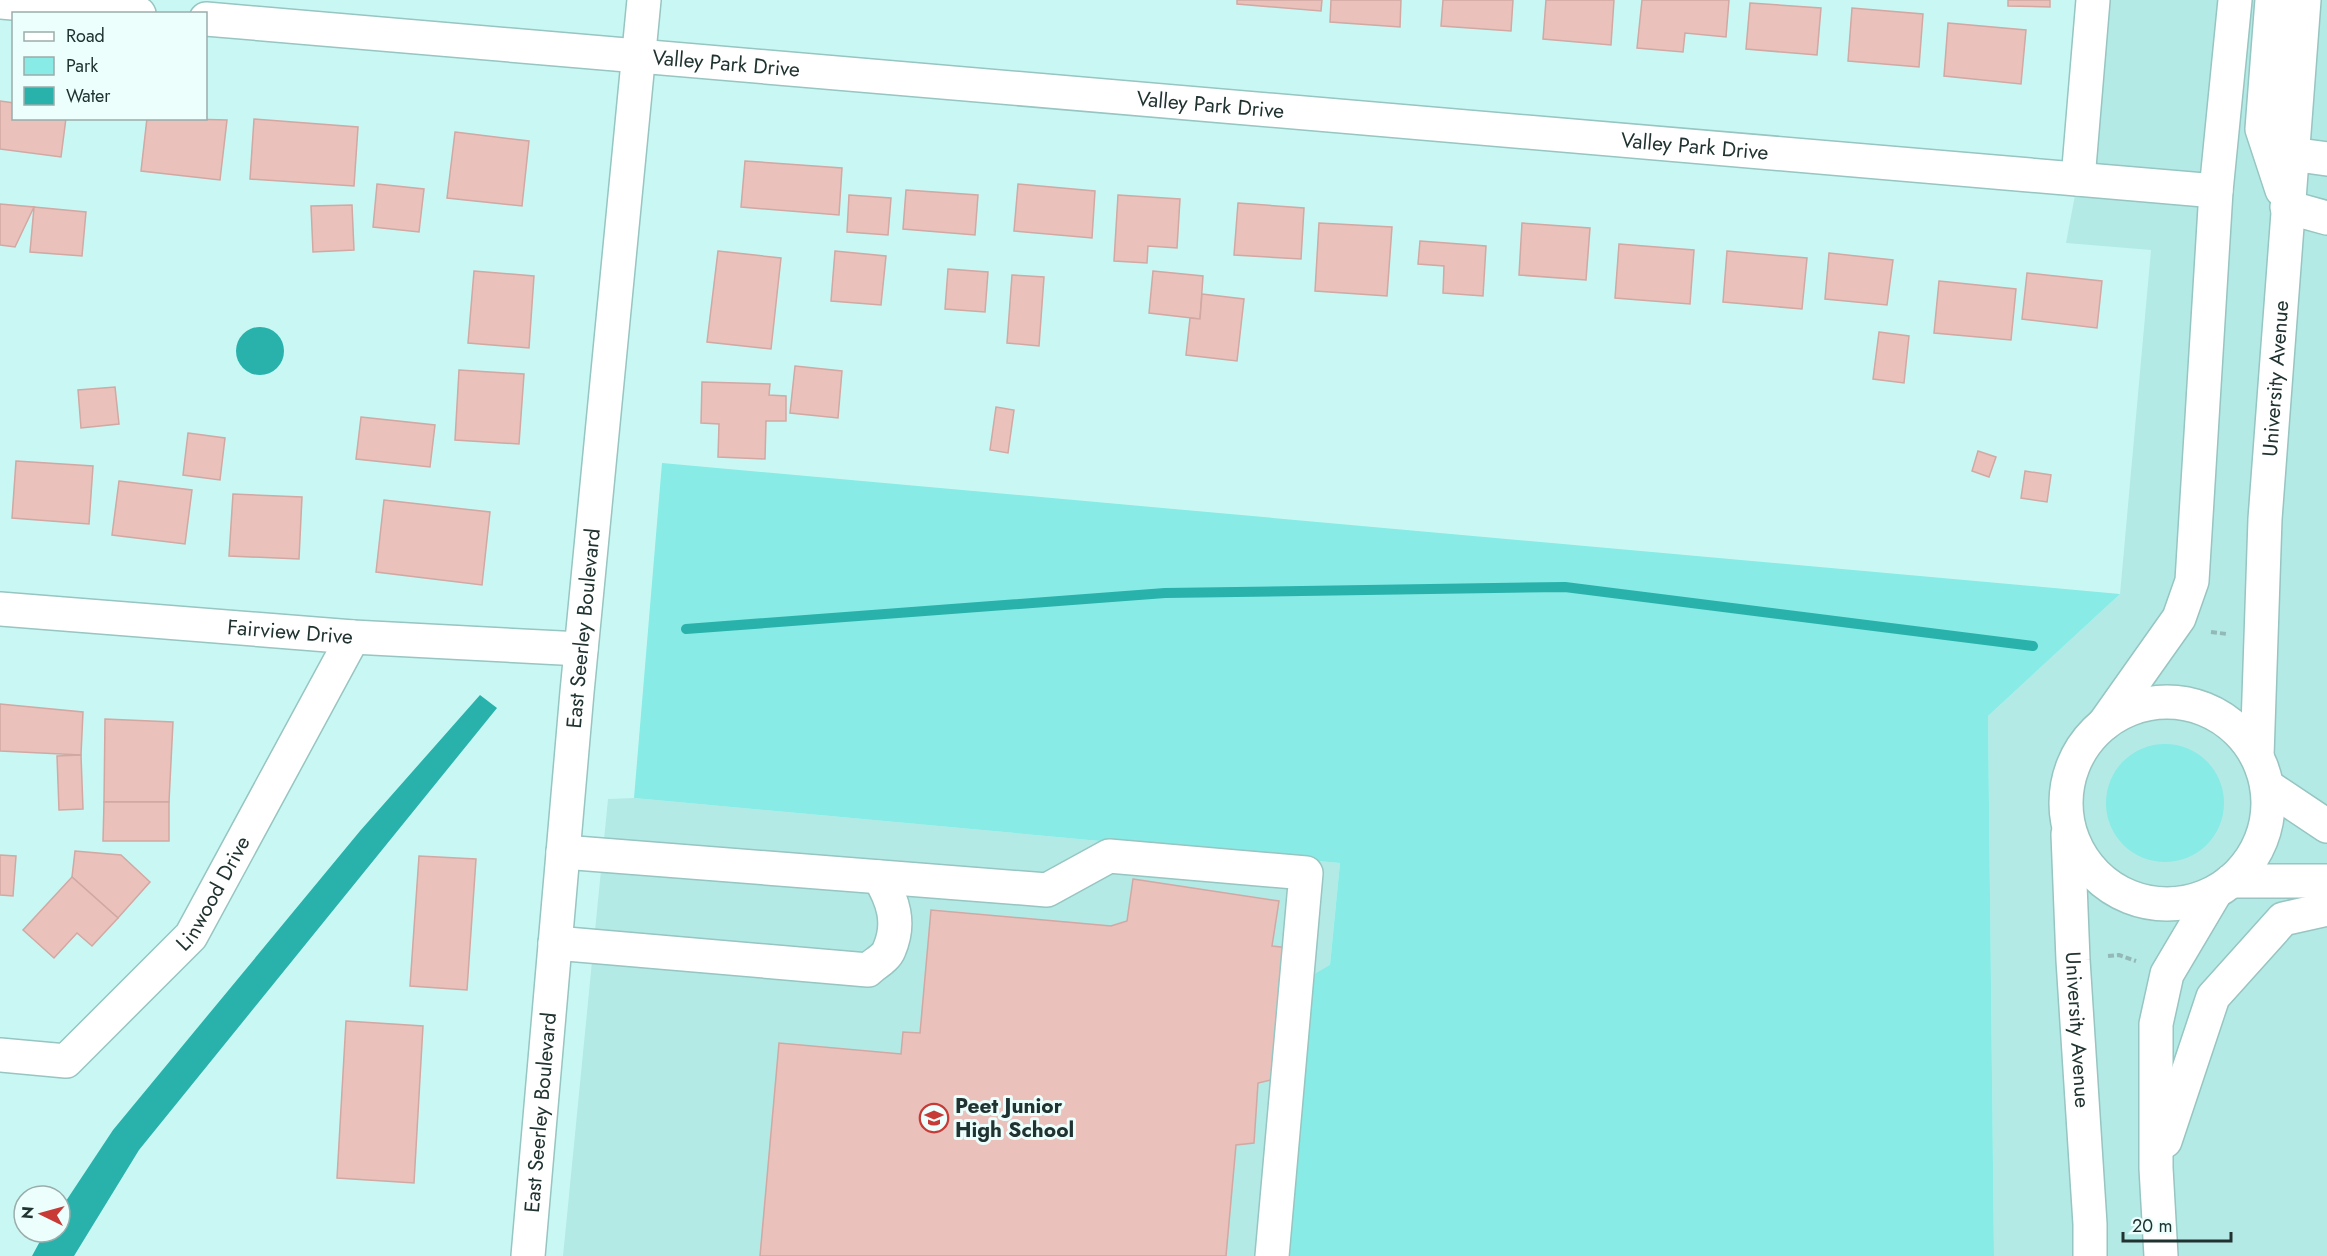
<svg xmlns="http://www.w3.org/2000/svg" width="2327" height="1256" viewBox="0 0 2327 1256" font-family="Jost,sans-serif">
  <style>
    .built { fill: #b3eae6 }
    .green { fill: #88ebe5 }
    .water { fill: #29b1ab }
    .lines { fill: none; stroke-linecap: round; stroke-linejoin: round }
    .stream { stroke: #29b1ab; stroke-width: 10 }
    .building { fill: #eac1bb; stroke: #d1a8a3; stroke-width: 1.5 }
    .minor-casing { stroke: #97c5c1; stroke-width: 36 }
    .major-casing { stroke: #97c5c1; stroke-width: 36 }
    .path { stroke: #93b9b6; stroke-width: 4; stroke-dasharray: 6 3; stroke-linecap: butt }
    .minor { stroke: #fff; stroke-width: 33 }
    .major { stroke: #fff; stroke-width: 33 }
    .labels { text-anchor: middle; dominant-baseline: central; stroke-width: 6; stroke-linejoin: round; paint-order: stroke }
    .street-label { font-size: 21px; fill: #203331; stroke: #ecfffd }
    .poi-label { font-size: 21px; font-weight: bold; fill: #203331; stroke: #ecfffd; text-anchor: start }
  </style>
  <rect width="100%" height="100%" fill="#c9f8f4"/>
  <g class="built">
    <polygon points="2093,0 2327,0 2327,1256 1994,1256 1988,716 2120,594 2151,250 2066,243 2078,179"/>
    <polygon points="634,798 1340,863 1330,965 1279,1256 563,1256 608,799"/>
  </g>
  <g class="green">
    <polygon points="662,463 2120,594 1988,716 1994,1256 1279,1256 1304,980 1330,965 1340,863 634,798"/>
    <circle cx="2165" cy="803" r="59"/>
  </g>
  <g class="water">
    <circle cx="260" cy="351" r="24"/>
    <polygon points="480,695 497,708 139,1150 74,1256 32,1256 45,1232 60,1232 60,1210 113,1130 360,831"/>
  </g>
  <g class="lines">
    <polyline class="stream" points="686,629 1165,593 1565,587 2033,646"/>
  </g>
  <g class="building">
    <polygon points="1237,0 1322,0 1321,11 1237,4"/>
    <polygon points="1331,0 1401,0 1400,27 1330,22"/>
    <polygon points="1443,0 1513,0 1511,31 1441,26"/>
    <polygon points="1546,0 1614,0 1611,45 1543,39"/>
    <polygon points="1642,0 1729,0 1726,37 1685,33 1683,52 1637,48"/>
    <polygon points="2008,0 2050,0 2050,7 2008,6"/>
    <polygon points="1750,3 1821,8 1817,55 1746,49"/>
    <polygon points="1852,8 1923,14 1919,67 1848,61"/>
    <polygon points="1948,23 2026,30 2021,84 1944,76"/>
    <polygon points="0,101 14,103 14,118 66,118 61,157 0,149"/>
    <polygon points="147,118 227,120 220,180 141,171"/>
    <polygon points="254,119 358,127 354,186 250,179"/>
    <polygon points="455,132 529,141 522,206 447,198"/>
    <polygon points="745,161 842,168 839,215 741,207"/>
    <polygon points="377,184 424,189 419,232 373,227"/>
    <polygon points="1018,184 1095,191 1092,238 1014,231"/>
    <polygon points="906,190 978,195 975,235 903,229"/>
    <polygon points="849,195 891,198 888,235 847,232"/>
    <polygon points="1118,195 1180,199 1177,248 1148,246 1147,263 1114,261"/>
    <polygon points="1238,203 1304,208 1301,259 1234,255"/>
    <polygon points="0,204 34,207 15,247 0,245"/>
    <polygon points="352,205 354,250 313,252 311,206"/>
    <polygon points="34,207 86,212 82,256 30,252"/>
    <polygon points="1319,223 1392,227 1387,296 1315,291"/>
    <polygon points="1522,223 1590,228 1586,280 1519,275"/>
    <polygon points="1420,241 1486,246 1483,296 1443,293 1444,266 1418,264"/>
    <polygon points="1619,244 1694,250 1690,304 1615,298"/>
    <polygon points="718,251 781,258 771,349 707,342"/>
    <polygon points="835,251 886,256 881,305 831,301"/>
    <polygon points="1727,251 1807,258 1802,309 1723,302"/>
    <polygon points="1829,253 1893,260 1887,305 1825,299"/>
    <polygon points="948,269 988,272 985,312 945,309"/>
    <polygon points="474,271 534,276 529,348 468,343"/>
    <polygon points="1153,271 1203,276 1200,319 1149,313"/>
    <polygon points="2027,273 2102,281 2097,328 2022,319"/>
    <polygon points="1012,275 1044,277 1039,346 1007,343"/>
    <polygon points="1939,281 2016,289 2011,340 1934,333"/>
    <polygon points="1202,294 1244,299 1237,361 1186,355 1190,318 1200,319"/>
    <polygon points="1879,332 1909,336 1904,383 1873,379"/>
    <polygon points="795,366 842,371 838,418 790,413"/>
    <polygon points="459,370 524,374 519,444 455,440"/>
    <polygon points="702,382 770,384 769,395 786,396 786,421 766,421 765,459 718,457 719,424 701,423"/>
    <polygon points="115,387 119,424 81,428 78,390"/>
    <polygon points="996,407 1014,410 1008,453 990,450"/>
    <polygon points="361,417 435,425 430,467 356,459"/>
    <polygon points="188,433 225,438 220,480 183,475"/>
    <polygon points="1978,451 1996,457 1989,477 1972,471"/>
    <polygon points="16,461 93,466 89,524 12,518"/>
    <polygon points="2025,471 2051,475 2047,502 2021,498"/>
    <polygon points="119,481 192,490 185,544 112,535"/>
    <polygon points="233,494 302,497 299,559 229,556"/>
    <polygon points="384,500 490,512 482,585 376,572"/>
    <polygon points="0,704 83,712 81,755 0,751"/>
    <polygon points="105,719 173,722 169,802 104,802"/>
    <polygon points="81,755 83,809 59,810 57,756"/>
    <polygon points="104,802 169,802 169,841 103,841"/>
    <polygon points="75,851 121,855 150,882 118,918 72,877"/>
    <polygon points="0,855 16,856 13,896 0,895"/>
    <polygon points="419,856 476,859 467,990 410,986"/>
    <polygon points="72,877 118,918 92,946 77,933 54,958 23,930"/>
    <polygon points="1133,879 1279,901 1272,946 1290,948 1271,1080 1258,1083 1254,1143 1236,1145 1226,1256 760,1256 779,1043 901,1054 903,1032 920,1033 931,910 1111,926 1127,921"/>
    <polygon points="346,1021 423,1026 414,1183 337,1178"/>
  </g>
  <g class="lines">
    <g class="minor-casing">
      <g id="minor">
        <polyline points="0,2 139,14"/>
        <path id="s1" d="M206,19L2216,191"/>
        <polyline points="2291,154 2327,159"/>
        <polyline points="2078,179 2093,0"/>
        <polyline points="2287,207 2327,218"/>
        <path id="s2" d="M0,609L353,637L581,649"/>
        <polyline points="2267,786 2327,826"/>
        <polyline points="563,852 1047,890 1109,856 1306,873 1272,1256"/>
        <polyline points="2231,881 2327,881"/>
        <path d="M555,943L868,970C874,964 886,958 889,950C901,923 893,900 879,877"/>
        <path id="s3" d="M0,1055L66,1061L191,936L353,637"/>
        <path id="s4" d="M528,1256L577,692L644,0"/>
      </g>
    </g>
    <g class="major-casing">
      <g id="major">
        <polyline points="2272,0 2262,129 2282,190"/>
        <circle cx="2167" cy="803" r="101"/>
        <polyline points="2104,724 2179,618 2192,581 2216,191 2235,0"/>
        <path id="s5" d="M2257,756L2265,519L2304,0"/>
        <path id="s6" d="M2068,834L2073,960L2090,1224V1256"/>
        <polyline points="2165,1141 2213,997 2283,919 2327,909"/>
        <polyline points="2161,1256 2156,1168 2156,1024 2167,974 2215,893"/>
      </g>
    </g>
    <g class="path">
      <polyline points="2211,632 2227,634"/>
      <polyline points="2108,956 2119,955 2136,961"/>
    </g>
    <use href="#minor" class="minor"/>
    <use href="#major" class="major"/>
  </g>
  <defs>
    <g id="school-ring" transform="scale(1.5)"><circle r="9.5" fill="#ecfffd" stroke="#c83a35" stroke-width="1.5"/><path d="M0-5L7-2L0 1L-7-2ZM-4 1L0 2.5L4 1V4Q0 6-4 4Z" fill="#c83a35"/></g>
  </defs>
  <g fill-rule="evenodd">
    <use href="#school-ring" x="934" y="1118"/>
  </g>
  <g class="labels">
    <g class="street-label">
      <text stroke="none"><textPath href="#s1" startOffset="522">Valley Park Drive</textPath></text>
      <text stroke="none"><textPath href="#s1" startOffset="1008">Valley Park Drive</textPath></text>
      <text stroke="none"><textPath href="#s1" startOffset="1494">Valley Park Drive</textPath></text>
      <text stroke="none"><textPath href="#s5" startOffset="378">University Avenue</textPath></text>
      <text stroke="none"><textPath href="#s4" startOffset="630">East Seerley Boulevard</textPath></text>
      <text stroke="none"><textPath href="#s2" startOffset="291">Fairview Drive</textPath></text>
      <text stroke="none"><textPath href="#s3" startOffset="291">Linwood Drive</textPath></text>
      <text stroke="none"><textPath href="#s6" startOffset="196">University Avenue</textPath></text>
      <text stroke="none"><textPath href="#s4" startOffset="144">East Seerley Boulevard</textPath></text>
    </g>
    <g class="poi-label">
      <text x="955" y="1106">Peet Junior<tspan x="955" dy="24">High School</tspan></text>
    </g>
  </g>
  <rect x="12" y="12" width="195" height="108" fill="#ecfffd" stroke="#9aadab" stroke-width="1.5"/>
  <rect x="24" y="32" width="30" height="9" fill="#ffffff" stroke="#9aadab" stroke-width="1.5"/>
  <text x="66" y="42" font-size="18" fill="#203331">Road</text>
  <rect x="24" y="57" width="30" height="18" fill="#88ebe5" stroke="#9aadab" stroke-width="1.5"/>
  <text x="66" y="72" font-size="18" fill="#203331">Park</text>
  <rect x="24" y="87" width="30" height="18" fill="#29b1ab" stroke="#9aadab" stroke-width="1.5"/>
  <text x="66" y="102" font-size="18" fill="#203331">Water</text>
  <g transform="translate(42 1214) rotate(275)"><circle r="28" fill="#ecfffd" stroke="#9aadab" stroke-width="1.5"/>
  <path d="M0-4.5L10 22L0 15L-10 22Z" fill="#c83a35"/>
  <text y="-9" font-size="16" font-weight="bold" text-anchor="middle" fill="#203331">N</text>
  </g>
  <path d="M2123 1232v9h108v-9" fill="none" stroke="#203331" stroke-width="3"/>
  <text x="2132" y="1232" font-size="18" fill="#203331" stroke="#ecfffd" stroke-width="4.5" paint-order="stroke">20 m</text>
</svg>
================
## EXERCISE GOAL
With "linecap" as the word to match, copy each line of the records that has it.

## RESULT FOR THIS TASK
    .lines { fill: none; stroke-linecap: round; stroke-linejoin: round }
    .path { stroke: #93b9b6; stroke-width: 4; stroke-dasharray: 6 3; stroke-linecap: butt }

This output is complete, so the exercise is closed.